Carmody vouwde zijn armen voor zijn borst en keek Karmod aan die beschroomd voor zich uit staarde. Hij was erg trots op zichzelf. Het is voor iemand van de Aarde moeilijk om onvoorbereid een ander deel van het Galactisch Centrum te betreden. De hogere levensvormen aldaar zijn niet noodzakelijkerwijs intelligenter dan menselijke wezens; in het geheel der dingen betekent intelligentie niet meer dan lange klauwen of sterke hoeven. Toch beschikken buitenaardse wezens over allerlei middelen. Zo kunnen bepaalde rassen letterlijk iemands arm eraf praten om daarna het ontbrekende lichaamsdeel goed te praten.

Aardbewoners worden dan ook vaak overvallen door gevoelens van impotentie en inferioriteit wanneer zij met deze levensvormen worden geconfronteerd. Heel vaak heeft dit een volledige psychomotorische breakdown tot gevolg waarbij alleen de meest automatische functies blijven doorfunctioneren. Carmody had door zijn repliek dan ook enorme risico’s genomen.

‘U redeneert niet slecht,’ sprak Karmod met tegenzin. ‘Maar toch wil ik mijn Prijs hebben!’

‘Nee,’ zei Carmody.

Karmod’s ogen begonnen dreigend te flitsen. De Beambte en de Boodschapper gingen er snel vandoor, gevolgd door de Computer. Carmody bleef staan omdat hij toch nergens heen kon. De Prijs schrompelde ineen tot een kubus van een kubieke centimeter.

Uit Karmod’s oren ontsnapte een zoemend geluid en om zijn hoofd verscheen een paarse nimbus. Hij hief zijn armen omhoog. Langs zijn vingers droop gesmolten lood omlaag. Hij deed dreigend een stap naar voren. Carmody sloot onwillekeurig de ogen.

Er gebeurde niets. Carmody deed zijn ogen open. In die korte tijd was Karmod blijkbaar tot een ander besluit gekomen. Hij keek Carmody vriendelijk glimlachend aan.
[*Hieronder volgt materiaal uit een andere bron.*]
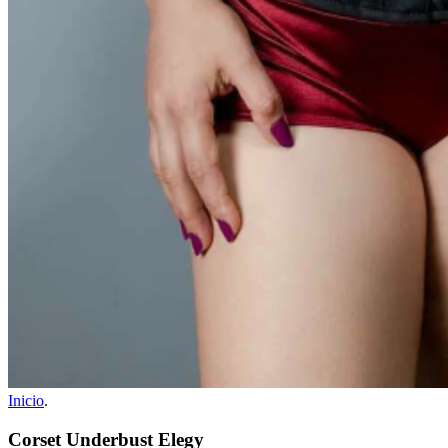
Inicio
.
Corset Underbust Elegy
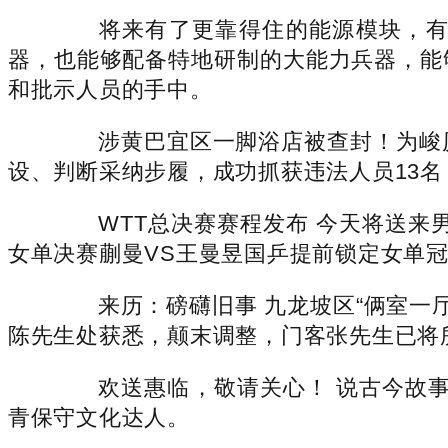
将来有了更靠得住的能源模块，有了
器，也能够配备特地研制的大能力兵器，能
和批示人员的手中。
涉黄巴宜区一脚浴店被查封！为峻厉
设、判断采纳步履，成功抓获违法人员13
WTT总决赛赛程发布 今天将送来男
女单决赛蒯曼VS王曼昱国乒提前锁定女单冠
来历：磅礴旧事 九龙坡区“俩室一厅
陈先生处获悉，颠末调整，门客张先生已将
欢送惠临，敬请关心！ 说古今故事，
青保守文化达人。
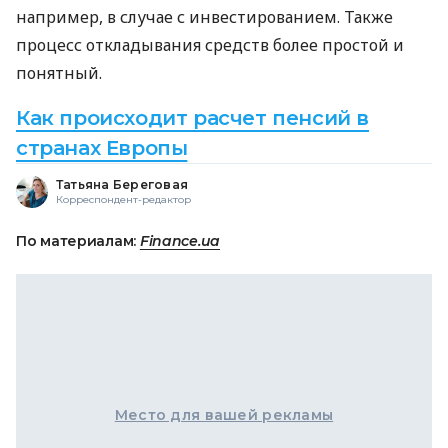
например, в случае с инвестированием. Также
процесс откладывания средств более простой и
понятный.
Как происходит расчет пенсий в
странах Европы
Татьяна Береговая
Корреспондент-редактор
По материалам:
Finance.ua
Место для вашей рекламы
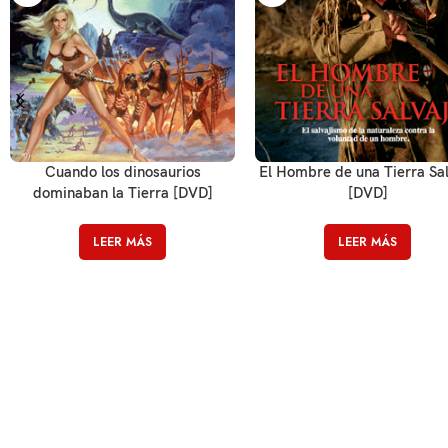
Cuando los dinosaurios
El Hombre de una Tierra Sal
dominaban la Tierra [DVD]
[DVD]
LEER MÁS
LEER MÁS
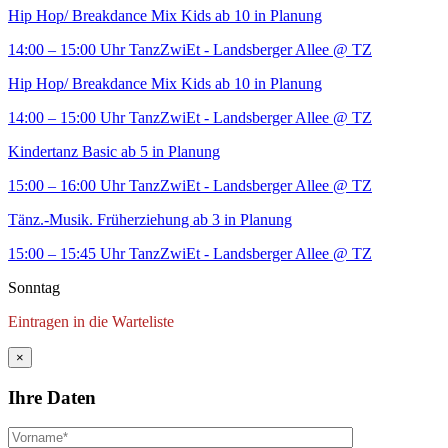
Hip Hop/ Breakdance Mix Kids ab 10 in Planung
14:00 – 15:00 Uhr
TanzZwiEt - Landsberger Allee
@ TZ
Hip Hop/ Breakdance Mix Kids ab 10 in Planung
14:00 – 15:00 Uhr
TanzZwiEt - Landsberger Allee
@ TZ
Kindertanz Basic ab 5 in Planung
15:00 – 16:00 Uhr
TanzZwiEt - Landsberger Allee
@ TZ
Tänz.-Musik. Früherziehung ab 3 in Planung
15:00 – 15:45 Uhr
TanzZwiEt - Landsberger Allee
@ TZ
Sonntag
Eintragen in die Warteliste
×
Ihre Daten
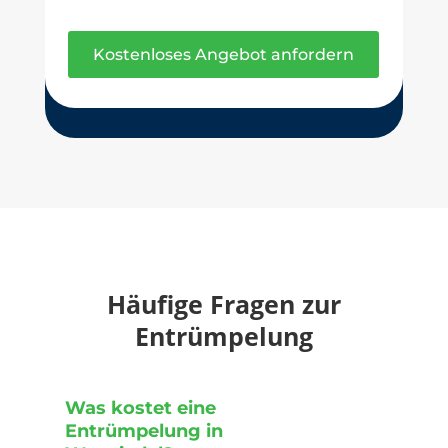
Kostenloses Angebot anfordern
Häufige Fragen zur
Entrümpelung
Was kostet eine
Entrümpelung in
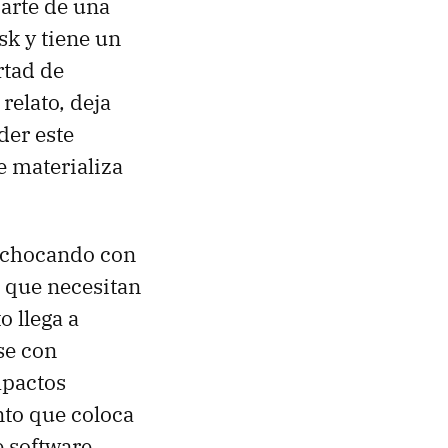
arte de una
sk y tiene un
rtad de
relato, deja
der este
e materializa
á chocando con
s que necesitan
o llega a
se con
mpactos
nto que coloca
e software.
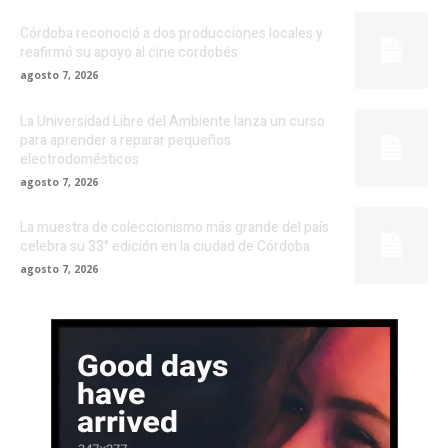
Córdoba reconoció a dos producciones locales y
reafirmó su apoyo al cine cordobés
agosto 7, 2026
La Universidad Libre del Ambiente lanza un curso
para aprender a reparar pequeños
electrodomésticos
agosto 7, 2026
La muestra de coleccionismo más grande del país
celebra su 33° edición en la ciudad de Córdoba
agosto 7, 2026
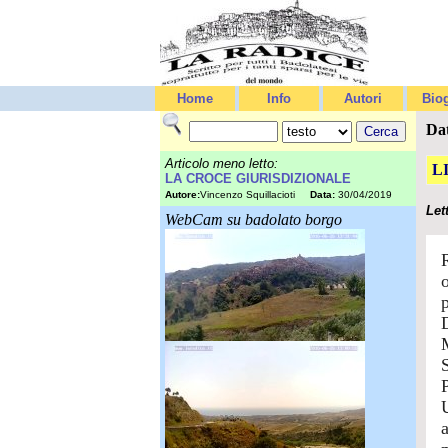
Home
Info
Autori
Biog
Da
Articolo meno letto:
L
LA CROCE GIURISDIZIONALE
Autore:
Vincenzo Squillacioti
Data:
30/04/2019
Let
WebCam su badolato borgo
o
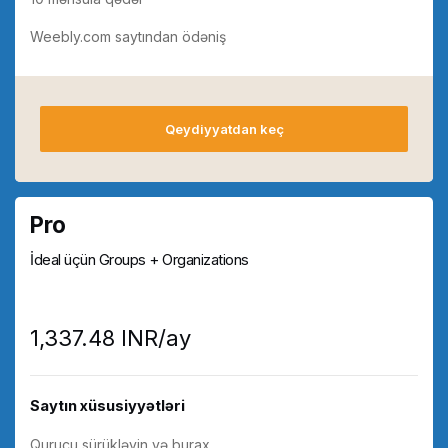
Weebly.com saytından ödəniş
Qeydiyyatdan keç
Pro
İdeal üçün Groups + Organizations
₹1,337.48 INR/ay
Saytın xüsusiyyətləri
Qurucu sürükləyin və burax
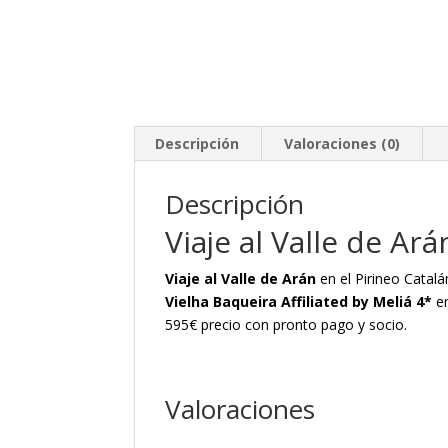
Descripción
Valoraciones (0)
Descripción
Viaje al Valle de Ar
Viaje al Valle de Arán
en el Pirineo Catalá
Vielha Baqueira Affiliated by Meliá 4*
en
595€ precio con pronto pago y socio.
Valoraciones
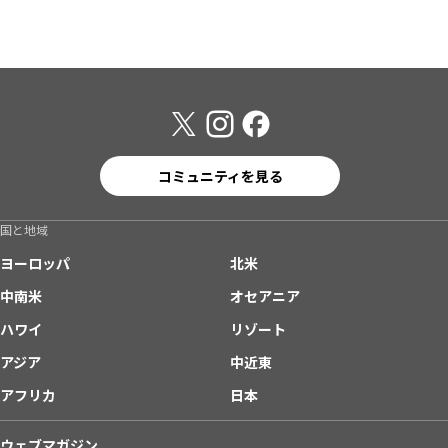
コミュニティを見る
国と地域
ヨーロッパ
北米
中南米
オセアニア
ハワイ
リゾート
アジア
中近東
アフリカ
日本
ウェブマガジン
‘Na rijp beraad,’ sprak Karmod gluiperig, ‘heb ik besloten mijn rechten op de Prijs te laten varen. Misschien ontmoeten we elkaar weer of nooit meer — ik zou niet weten wat voor jou het beste zou zijn - maar ik wens je een goede reis toe, Carmody.’ Na deze sinistere nadruk op ‘goede reis’ verdween Karmod op een manier die weliswaar vreemd maar volgens Carmody bijzonder effectief was.